Stored data entries
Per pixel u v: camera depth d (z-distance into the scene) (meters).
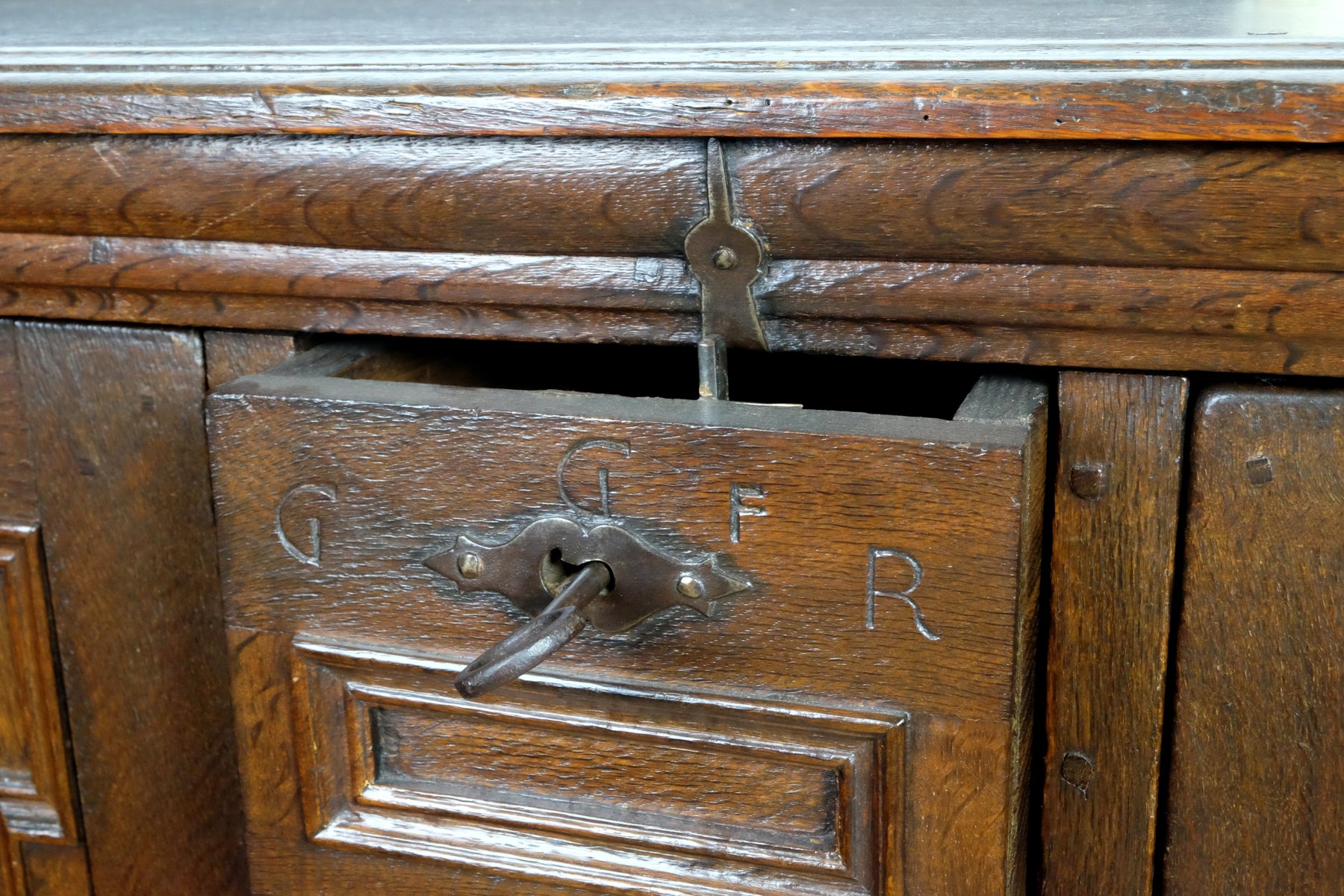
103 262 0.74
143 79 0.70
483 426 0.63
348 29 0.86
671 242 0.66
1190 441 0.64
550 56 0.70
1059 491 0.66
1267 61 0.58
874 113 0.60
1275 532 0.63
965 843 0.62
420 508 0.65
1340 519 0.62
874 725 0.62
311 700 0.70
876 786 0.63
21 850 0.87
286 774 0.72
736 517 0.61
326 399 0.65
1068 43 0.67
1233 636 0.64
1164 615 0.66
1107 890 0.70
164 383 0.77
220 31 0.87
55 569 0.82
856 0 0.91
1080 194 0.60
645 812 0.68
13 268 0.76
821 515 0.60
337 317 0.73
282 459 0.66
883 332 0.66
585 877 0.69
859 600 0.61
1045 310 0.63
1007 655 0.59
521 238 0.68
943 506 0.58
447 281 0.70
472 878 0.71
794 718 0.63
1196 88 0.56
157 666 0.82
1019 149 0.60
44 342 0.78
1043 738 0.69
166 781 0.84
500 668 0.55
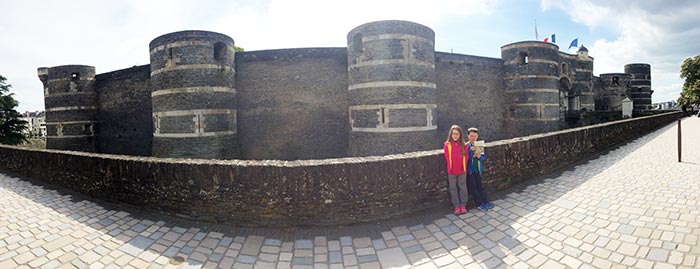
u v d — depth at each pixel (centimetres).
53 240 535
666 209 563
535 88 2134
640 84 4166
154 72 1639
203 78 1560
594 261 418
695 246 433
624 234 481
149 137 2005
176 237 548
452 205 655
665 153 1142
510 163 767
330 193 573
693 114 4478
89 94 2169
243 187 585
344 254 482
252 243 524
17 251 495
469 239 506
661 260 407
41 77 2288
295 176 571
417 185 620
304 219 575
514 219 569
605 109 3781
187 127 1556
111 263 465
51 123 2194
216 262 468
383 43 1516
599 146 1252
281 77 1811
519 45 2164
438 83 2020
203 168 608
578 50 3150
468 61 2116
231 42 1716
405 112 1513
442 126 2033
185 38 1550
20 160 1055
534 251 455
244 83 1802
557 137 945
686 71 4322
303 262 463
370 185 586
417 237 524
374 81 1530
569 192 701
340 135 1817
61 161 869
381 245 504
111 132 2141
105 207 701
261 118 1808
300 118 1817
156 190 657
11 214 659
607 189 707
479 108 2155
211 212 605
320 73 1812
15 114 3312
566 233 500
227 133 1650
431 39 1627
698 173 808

* * *

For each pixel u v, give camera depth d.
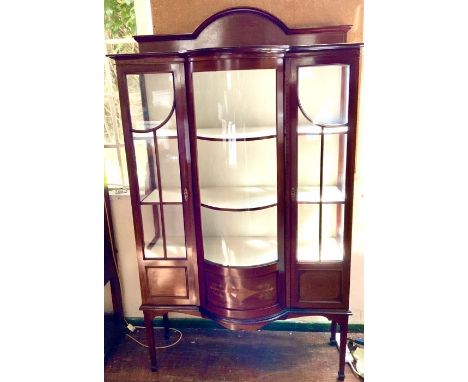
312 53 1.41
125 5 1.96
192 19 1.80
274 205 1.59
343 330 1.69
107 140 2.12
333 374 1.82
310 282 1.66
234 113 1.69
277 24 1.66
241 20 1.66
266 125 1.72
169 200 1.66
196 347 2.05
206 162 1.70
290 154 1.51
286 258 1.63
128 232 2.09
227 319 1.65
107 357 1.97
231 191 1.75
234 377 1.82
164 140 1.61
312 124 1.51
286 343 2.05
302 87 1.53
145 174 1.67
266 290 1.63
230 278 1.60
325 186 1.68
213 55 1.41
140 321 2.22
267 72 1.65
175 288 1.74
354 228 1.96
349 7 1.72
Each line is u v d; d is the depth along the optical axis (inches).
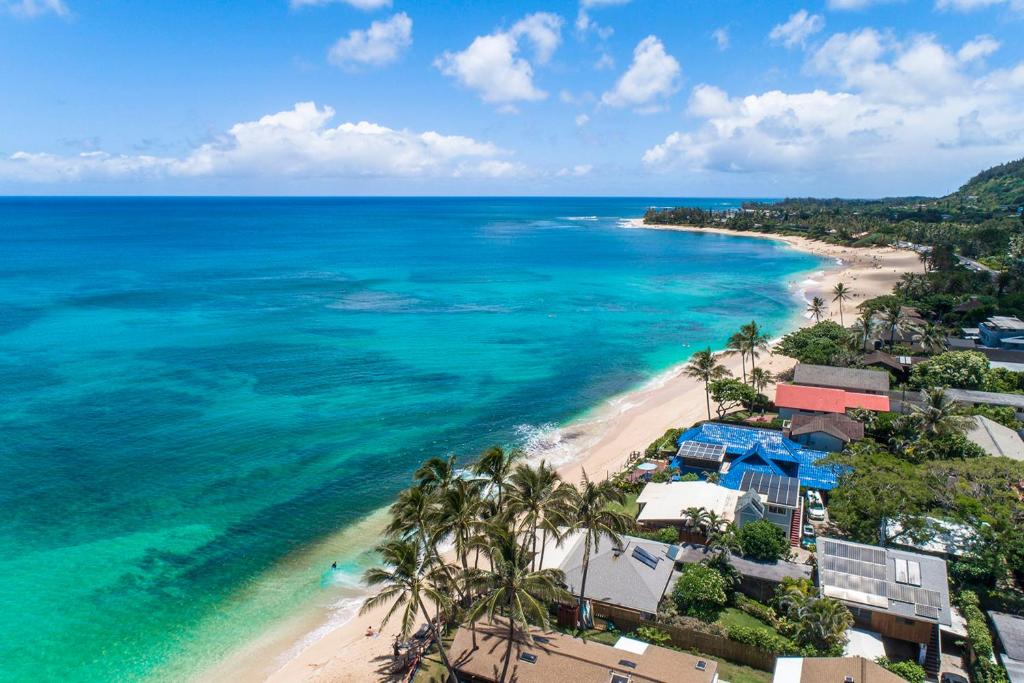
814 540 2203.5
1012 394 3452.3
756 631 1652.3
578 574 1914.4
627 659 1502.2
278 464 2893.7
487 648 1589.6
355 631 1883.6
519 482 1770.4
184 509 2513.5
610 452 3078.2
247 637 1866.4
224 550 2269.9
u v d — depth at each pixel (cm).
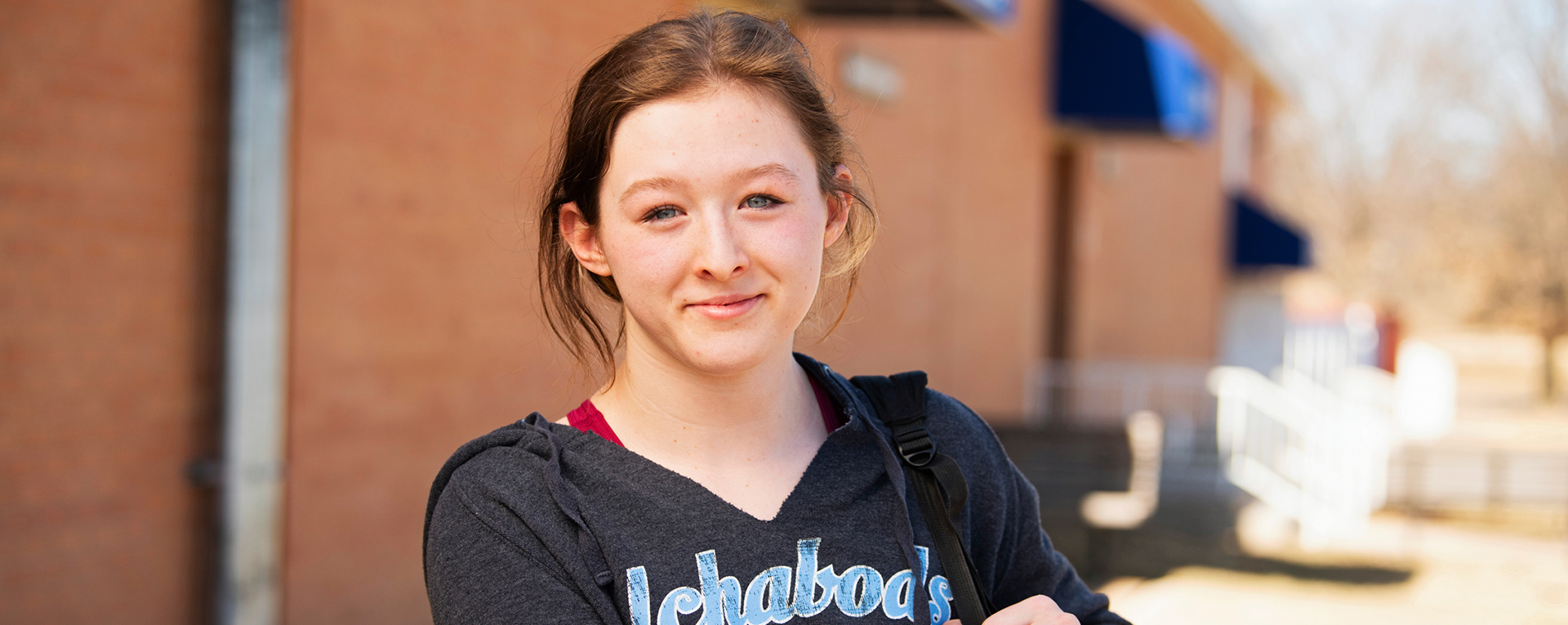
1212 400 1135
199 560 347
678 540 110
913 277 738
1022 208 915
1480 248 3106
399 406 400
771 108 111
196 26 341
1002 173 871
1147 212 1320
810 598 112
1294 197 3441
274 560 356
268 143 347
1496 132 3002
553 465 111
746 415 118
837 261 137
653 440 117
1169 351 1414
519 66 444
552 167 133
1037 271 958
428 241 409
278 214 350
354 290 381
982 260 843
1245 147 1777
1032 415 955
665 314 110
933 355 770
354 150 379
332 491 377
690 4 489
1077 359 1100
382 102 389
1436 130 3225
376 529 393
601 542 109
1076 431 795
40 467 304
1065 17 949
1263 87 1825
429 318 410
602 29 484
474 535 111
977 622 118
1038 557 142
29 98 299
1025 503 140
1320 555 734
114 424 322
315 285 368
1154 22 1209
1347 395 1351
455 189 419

--

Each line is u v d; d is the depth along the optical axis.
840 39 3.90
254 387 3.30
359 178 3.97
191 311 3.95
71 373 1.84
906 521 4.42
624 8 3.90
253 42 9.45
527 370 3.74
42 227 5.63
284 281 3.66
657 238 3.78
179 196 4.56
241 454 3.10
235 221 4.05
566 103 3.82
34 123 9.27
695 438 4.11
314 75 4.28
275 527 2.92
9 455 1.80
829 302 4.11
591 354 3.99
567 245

The problem:
Check each line in the records for the word "along" and say how many have it, with nothing else.

Response box:
2